Arianna marqua une pause, et plaça sa petite main contre mon index. J’en fus profondément émue. Son beau regard vert me fascinait.

– Le « fantôme » que tu as rencontré dans ton village, à qui tu as donné tes pièces… c’était une fée d’Orfianne.

– La chiromancienne ! Une fée de cette planète ? Ah ! Celle que j’ai vue dans l’amphithéâtre, pendant que je chantais, puis au cours de danse ! réalisai-je, retrouvant l’usage de la parole.

– Je voulais te préparer à ta nouvelle vie. Nous avons senti la porte des mondes s’ouvrir. Cela fait bien longtemps que Sèvenoir cherche à te rejoindre… Je savais que ta venue était proche. J’ai envoyé l’une de mes émissaires jusqu’à toi. Elle t’a suivie, et s’est aussi donnée cette apparence humaine pour te parler.

Non mais elle m’a fait tout un cirque, cette fée, en se volatilisant à plusieurs reprises et en faisant réapparaître mon argent dans ma chambre ! protestai-je intérieurement.

 Arianna éclata d’un petit rire clair, comme si elle lisait dans mes pensées.

– Les fées ont beaucoup d’humour…, me dit-elle d’un ton malicieux. Je comprends combien il t’est difficile de quitter ton ancienne vie, tes parents. Ta place est ici. Avorian fera de son mieux pour que tu t’accoutumes à ta planète.
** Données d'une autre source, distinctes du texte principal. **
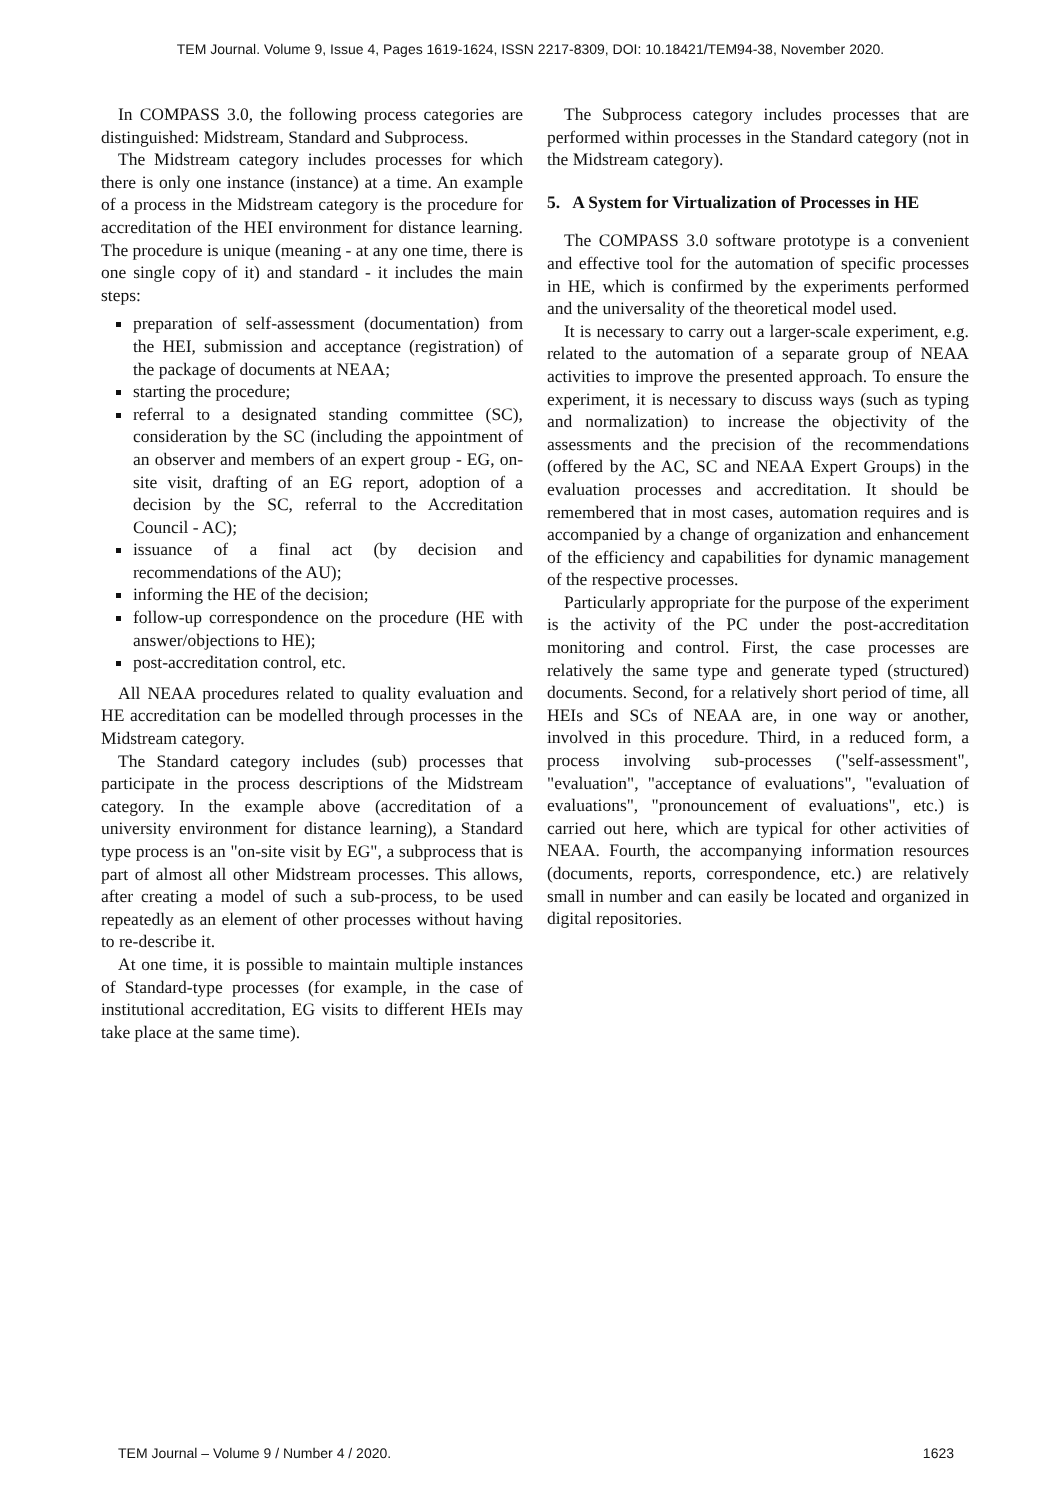TEM Journal. Volume 9, Issue 4, Pages 1619-1624, ISSN 2217-8309, DOI: 10.18421/TEM94-38, November 2020.
In COMPASS 3.0, the following process categories are distinguished: Midstream, Standard and Subprocess.
The Midstream category includes processes for which there is only one instance (instance) at a time. An example of a process in the Midstream category is the procedure for accreditation of the HEI environment for distance learning. The procedure is unique (meaning - at any one time, there is one single copy of it) and standard - it includes the main steps:
preparation of self-assessment (documentation) from the HEI, submission and acceptance (registration) of the package of documents at NEAA;
starting the procedure;
referral to a designated standing committee (SC), consideration by the SC (including the appointment of an observer and members of an expert group - EG, on-site visit, drafting of an EG report, adoption of a decision by the SC, referral to the Accreditation Council - AC);
issuance of a final act (by decision and recommendations of the AU);
informing the HE of the decision;
follow-up correspondence on the procedure (HE with answer/objections to HE);
post-accreditation control, etc.
All NEAA procedures related to quality evaluation and HE accreditation can be modelled through processes in the Midstream category.
The Standard category includes (sub) processes that participate in the process descriptions of the Midstream category. In the example above (accreditation of a university environment for distance learning), a Standard type process is an "on-site visit by EG", a subprocess that is part of almost all other Midstream processes. This allows, after creating a model of such a sub-process, to be used repeatedly as an element of other processes without having to re-describe it.
At one time, it is possible to maintain multiple instances of Standard-type processes (for example, in the case of institutional accreditation, EG visits to different HEIs may take place at the same time).
The Subprocess category includes processes that are performed within processes in the Standard category (not in the Midstream category).
5. A System for Virtualization of Processes in HE
The COMPASS 3.0 software prototype is a convenient and effective tool for the automation of specific processes in HE, which is confirmed by the experiments performed and the universality of the theoretical model used.
It is necessary to carry out a larger-scale experiment, e.g. related to the automation of a separate group of NEAA activities to improve the presented approach. To ensure the experiment, it is necessary to discuss ways (such as typing and normalization) to increase the objectivity of the assessments and the precision of the recommendations (offered by the AC, SC and NEAA Expert Groups) in the evaluation processes and accreditation. It should be remembered that in most cases, automation requires and is accompanied by a change of organization and enhancement of the efficiency and capabilities for dynamic management of the respective processes.
Particularly appropriate for the purpose of the experiment is the activity of the PC under the post-accreditation monitoring and control. First, the case processes are relatively the same type and generate typed (structured) documents. Second, for a relatively short period of time, all HEIs and SCs of NEAA are, in one way or another, involved in this procedure. Third, in a reduced form, a process involving sub-processes ("self-assessment", "evaluation", "acceptance of evaluations", "evaluation of evaluations", "pronouncement of evaluations", etc.) is carried out here, which are typical for other activities of NEAA. Fourth, the accompanying information resources (documents, reports, correspondence, etc.) are relatively small in number and can easily be located and organized in digital repositories.
TEM Journal – Volume 9 / Number 4 / 2020. 1623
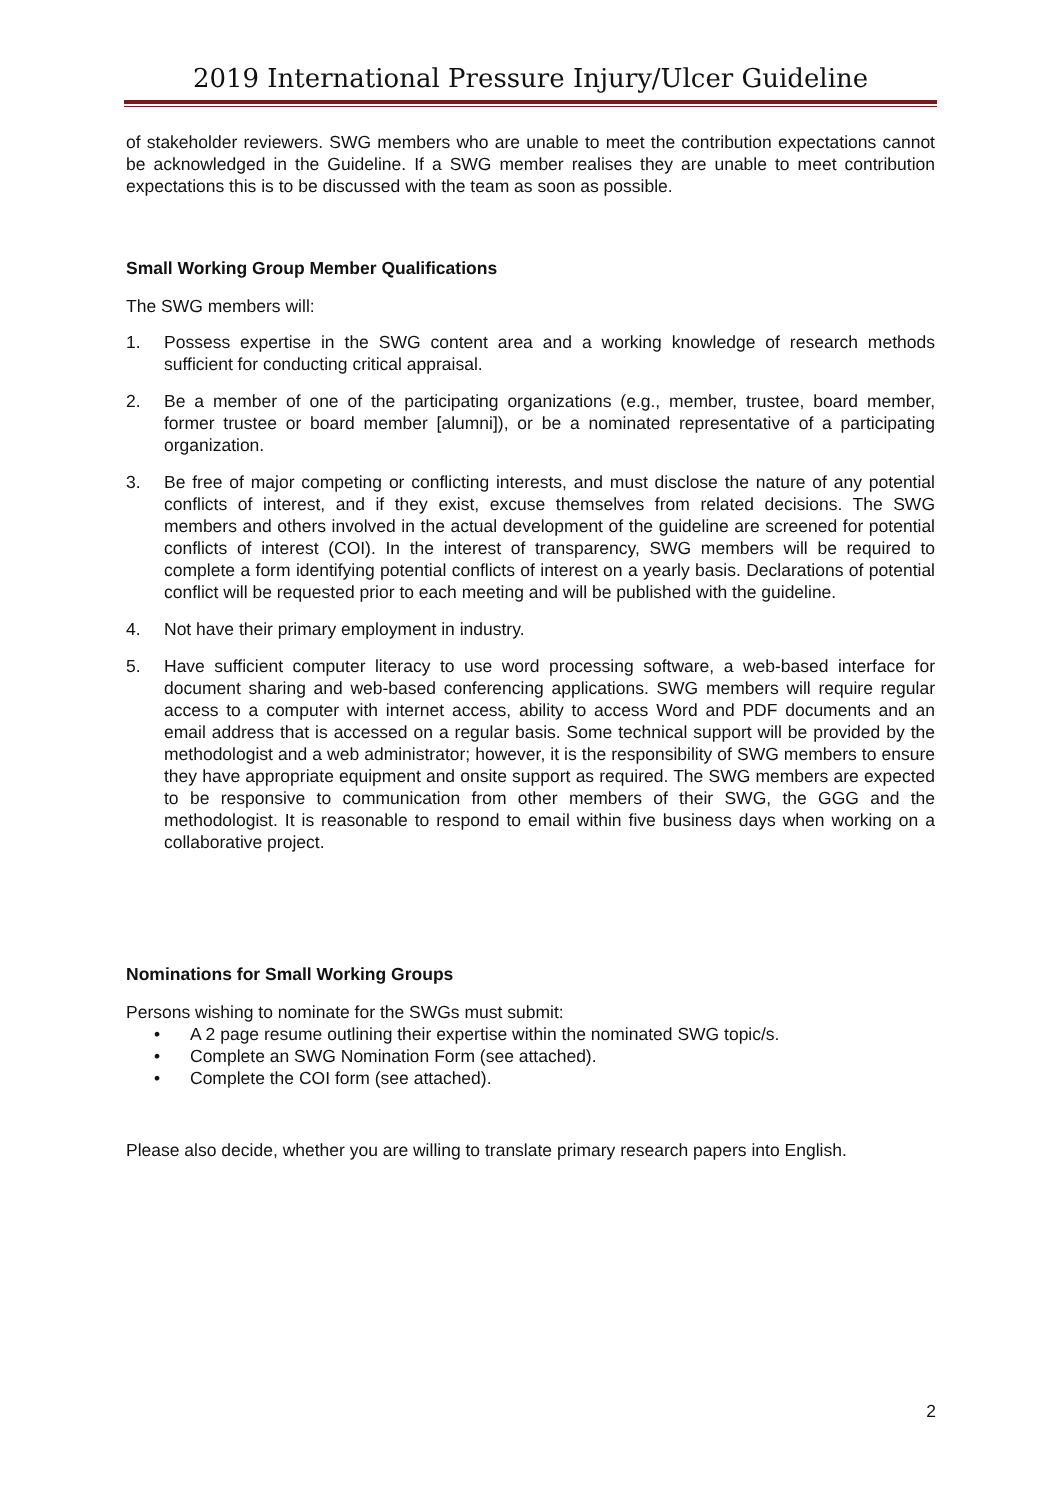2019 International Pressure Injury/Ulcer Guideline
of stakeholder reviewers. SWG members who are unable to meet the contribution expectations cannot be acknowledged in the Guideline. If a SWG member realises they are unable to meet contribution expectations this is to be discussed with the team as soon as possible.
Small Working Group Member Qualifications
The SWG members will:
1. Possess expertise in the SWG content area and a working knowledge of research methods sufficient for conducting critical appraisal.
2. Be a member of one of the participating organizations (e.g., member, trustee, board member, former trustee or board member [alumni]), or be a nominated representative of a participating organization.
3. Be free of major competing or conflicting interests, and must disclose the nature of any potential conflicts of interest, and if they exist, excuse themselves from related decisions. The SWG members and others involved in the actual development of the guideline are screened for potential conflicts of interest (COI). In the interest of transparency, SWG members will be required to complete a form identifying potential conflicts of interest on a yearly basis. Declarations of potential conflict will be requested prior to each meeting and will be published with the guideline.
4. Not have their primary employment in industry.
5. Have sufficient computer literacy to use word processing software, a web-based interface for document sharing and web-based conferencing applications. SWG members will require regular access to a computer with internet access, ability to access Word and PDF documents and an email address that is accessed on a regular basis. Some technical support will be provided by the methodologist and a web administrator; however, it is the responsibility of SWG members to ensure they have appropriate equipment and onsite support as required. The SWG members are expected to be responsive to communication from other members of their SWG, the GGG and the methodologist. It is reasonable to respond to email within five business days when working on a collaborative project.
Nominations for Small Working Groups
Persons wishing to nominate for the SWGs must submit:
• A 2 page resume outlining their expertise within the nominated SWG topic/s.
• Complete an SWG Nomination Form (see attached).
• Complete the COI form (see attached).
Please also decide, whether you are willing to translate primary research papers into English.
2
 La petite fée mit ses mains devant elle, en face de mon visage. Il en sortit de minuscules lueurs multicolores. Je me sentis immédiatement apaisée. Le charme de l’enchanteresse opérait dans tout mon corps. Mes muscles se détendirent peu à peu.

 Soudain, Arianna tournoya sur elle-même puis disparut sous mes yeux ébahis.

 Grâce à sa magie, je m’endormis rapidement.